* _Description of the task_
Pictures should not appear in the copy; the records themselves must be written out exactly.
── Data for this task ──
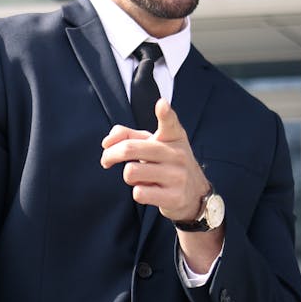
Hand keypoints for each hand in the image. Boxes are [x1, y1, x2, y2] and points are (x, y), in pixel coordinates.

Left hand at [100, 99, 222, 271]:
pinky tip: (150, 191)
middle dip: (110, 155)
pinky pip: (139, 193)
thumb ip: (128, 136)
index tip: (162, 104)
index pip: (169, 122)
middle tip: (106, 160)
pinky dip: (139, 192)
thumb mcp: (154, 145)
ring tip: (140, 177)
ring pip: (131, 172)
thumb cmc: (167, 165)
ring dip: (129, 176)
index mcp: (173, 136)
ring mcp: (177, 176)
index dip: (165, 113)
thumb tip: (107, 141)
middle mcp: (177, 154)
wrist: (194, 195)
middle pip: (129, 149)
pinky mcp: (174, 197)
───
* _Answer_
Hand keypoints for each hand in the image. Boxes are [x1, y1, x2, y2] and points are (x, y), in pixel coordinates.

Left hand at [100, 99, 222, 271]:
pinky tip: (150, 191)
middle dip: (110, 155)
pinky pip: (139, 193)
thumb ip: (128, 136)
index tip: (162, 104)
index pip: (169, 122)
middle tip: (106, 160)
pinky dip: (139, 192)
thumb mcp: (154, 145)
ring tip: (140, 177)
ring pip: (131, 172)
thumb cmc: (167, 165)
ring dip: (129, 176)
index mcp: (173, 136)
ring mcp: (177, 176)
index dip: (165, 113)
thumb tip: (107, 141)
middle mcp: (177, 154)
wrist: (194, 195)
middle pip: (129, 149)
pinky mcp: (174, 197)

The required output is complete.